◆ TASK INSTRUCTIONS: Repeat every one of the entries below word for word, leaving out the pictures.

### PROVIDED DATA

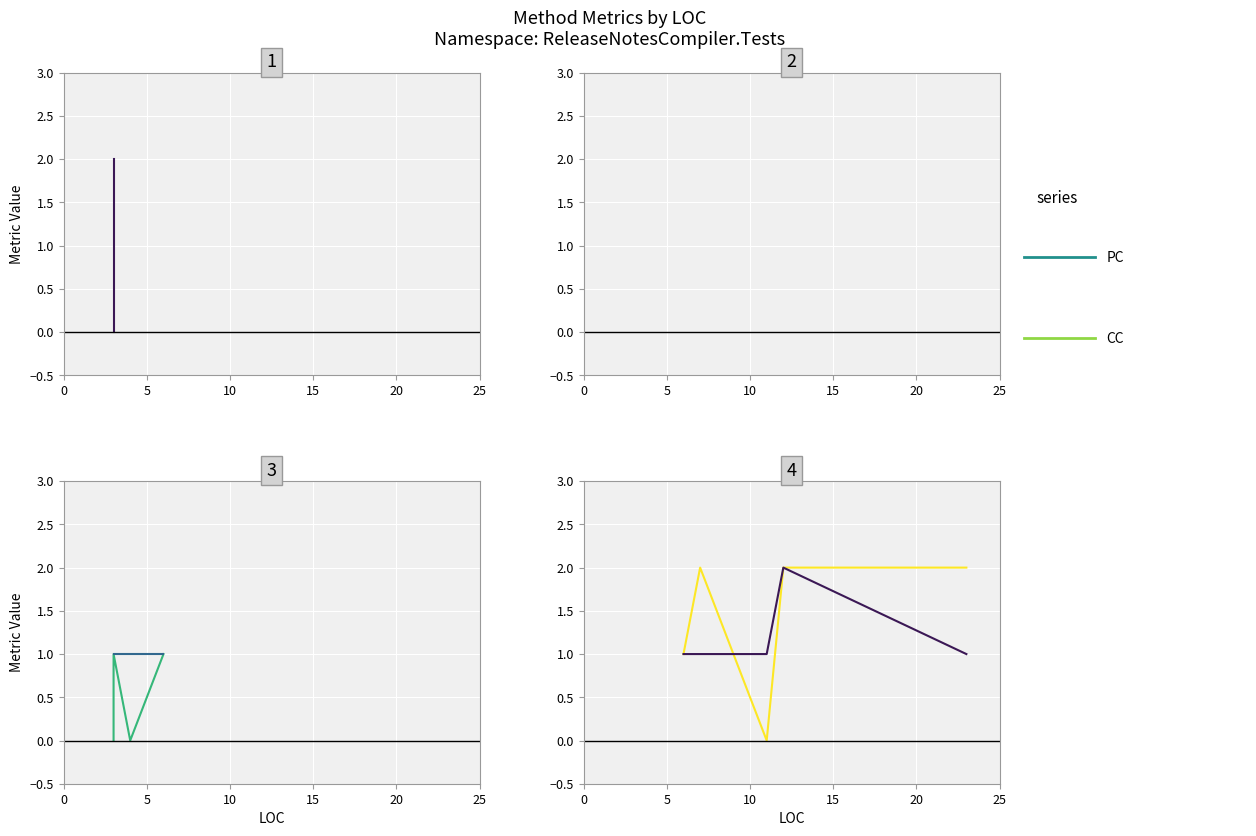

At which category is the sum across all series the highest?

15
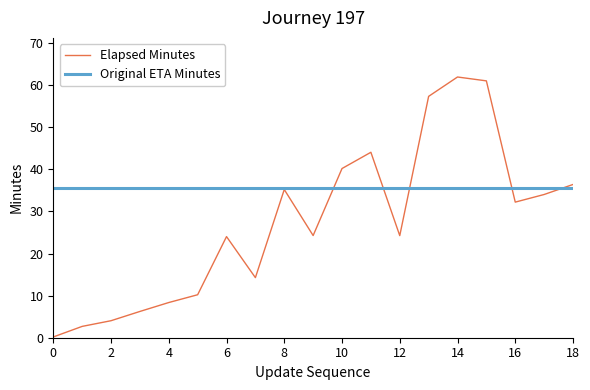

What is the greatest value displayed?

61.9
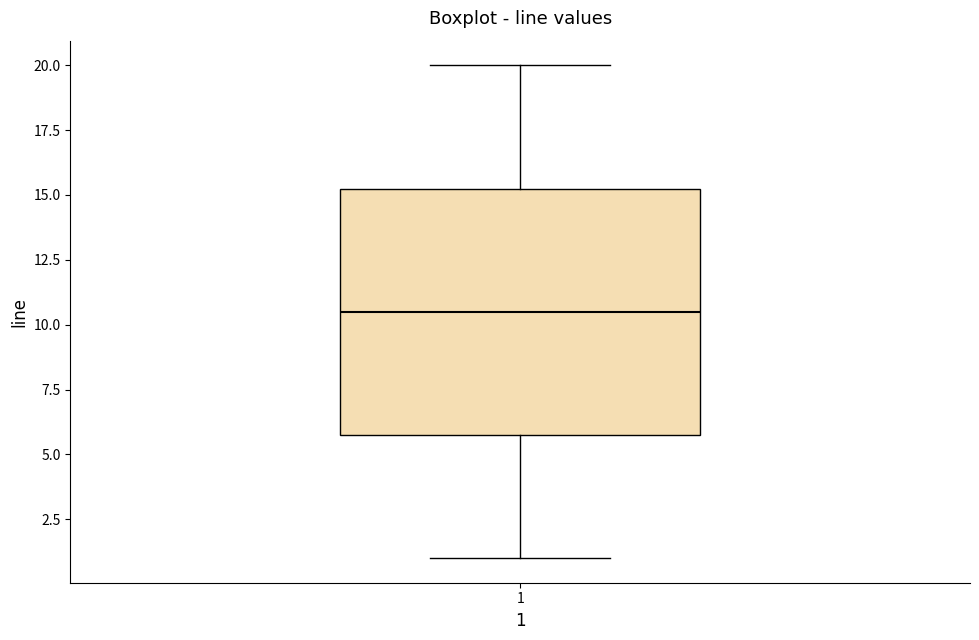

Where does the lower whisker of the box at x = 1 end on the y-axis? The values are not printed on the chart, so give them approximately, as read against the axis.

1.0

######

◆ FINISHED EXERCISE:
At which category is the sum across all series the highest?

15

What is the greatest value displayed?

61.9

Where does the lower whisker of the box at x = 1 end on the y-axis? The values are not printed on the chart, so give them approximately, as read against the axis.

1.0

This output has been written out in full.